Date: 2010-06-16 09:38 pm (UTC)
From: [identity profile] fadeinthewash.livejournal.com
I'm no LKH fangirl, but I wish people here wouldn't try so hard to find things to complain about. The Anita Blake series is one thing, but she stated from the start of the MG series that these are magical beings and the rules are different for them.

You make a good point, but it would also help if LKH didn't like whipping out her so-called biology degree and blathering about making her worlds realistic so people will accept the impossible.

See, to me, that would require thought, and maybe the explanation wouldn't get into the text, but the mechanisms would be all laid out. For example, consider any vampire myth...let's take feasting on blood. You could say it works by magic and leave it at that, or you could ponder out capillary action and digestion and circulation, which would in turn affect healing abilities and sexual abilities or not, what kind of blood is acceptable and therefore who is victimized by vampires...and so on.

By the by, did one of the multi-fathers of Celtic legend help knock the lady up after she went down on him? Because that also really strains credulity.

Date: 2010-06-17 12:11 am (UTC)
From: [identity profile] roguetailkinker.livejournal.com
I see your point, and I wonder about that bio degree anyway. You'd think four years of classes would teach her that "genetics" does not mean the same thing as "genes" and shouldn't be used in its place.

So far as I know, that particular story didn't have conception from anything but regular sex, but mythology in general has much weirder things happen. Look at Athena's origins, for examples:

In order to avoid a prophecy made when that change occurred, that any offspring of his union with Metis would be greater than he, Zeus swallowed Metis to prevent her from having offspring, but she already was pregnant with Athena. Metis gave birth to Athena and nurtured her inside Zeus until Zeus complained of headaches and called for Hephaestus to split open his head with his smithing tools. Athena burst forth from his forehead fully armed with weapons given by her mother.

And Aphrodite's? Even weirder:
According to Greek poet Hesiod, she was born when Cronus cut off Uranus' genitals and threw them into the sea, and from the aphros (sea foam) arose Aphrodite.

Kind of make conception-by-blowjob seem normal by comparison, don't they?

(I'm sure there are "unusual" conceptions in Celtic mythology as well, but Greek/Roman is more my area of expertise.)

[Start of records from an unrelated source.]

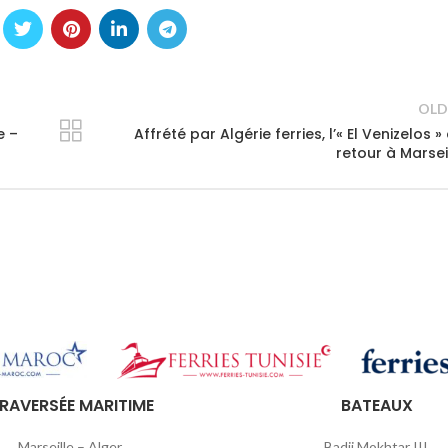
OLD
e –
Affrété par Algérie ferries, l’« El Venizelos »
retour à Marsei
RAVERSÉE MARITIME
BATEAUX
Marseille – Alger
Badji Mokhtar III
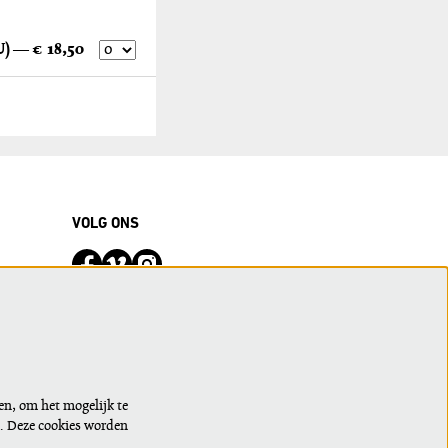
Programma Het was Zondag in het Zuiden (EU) — € 18,50
VOLG ONS
Meld je aan voor de nieuwsbrief of wijzig
je voorkeuren
en, om het mogelijk te
n. Deze cookies worden
AANMELDEN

Date: 2010-06-17 10:19 pm (UTC)
From: [identity profile] fadeinthewash.livejournal.com
Kind of make conception-by-blowjob seem normal by comparison, don't they?

Hahaha; point.

And from what I've read, her dual biology and English degrees came from some obscure Midwestern university. Note to high school grads: avoid that one.

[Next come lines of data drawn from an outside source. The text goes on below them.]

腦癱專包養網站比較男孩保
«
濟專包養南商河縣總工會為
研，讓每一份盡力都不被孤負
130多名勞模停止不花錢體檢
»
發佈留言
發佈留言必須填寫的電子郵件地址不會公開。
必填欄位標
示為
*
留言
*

Date: 2010-06-19 09:30 pm (UTC)
From: [identity profile] magdalen77.livejournal.com
I think that LKH was an indifferent student as well. She also uses her putative biology degree as kind of the magical all-science knowledge that you find in fiction. Unless she took 200 credits in biology alone, which seems unlikely, she can't be the expert at all the various different subdisciplines that she claims expertise in because "I have a bio degree".

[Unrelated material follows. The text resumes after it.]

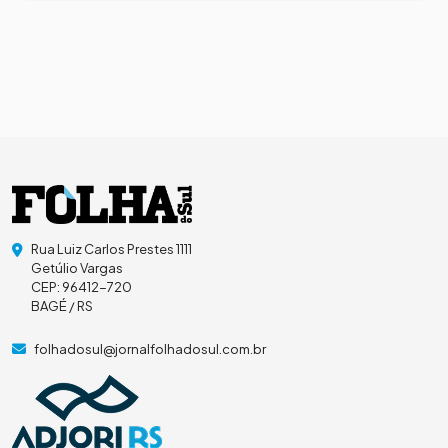
Rua Luiz Carlos Prestes 1111
Getúlio Vargas
CEP: 96412-720
BAGÉ / RS
folhadosul@jornalfolhadosul.com.br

Date: 2010-06-21 04:35 am (UTC)
From: [identity profile] suzycat.livejournal.com
There are at least two conceptions by swallowing a fly that landed in your drink, from memory. And the fly is the child in fly form.

Just think of all the shagging Merry could have saved herself by dunking one of the little fairies in her coffee and slurping it down!

Date: 2010-06-21 04:53 am (UTC)
From: [identity profile] roguetailkinker.livejournal.com
Sex with hot men or drinking a fly... I have to say I'm with LKH on this one!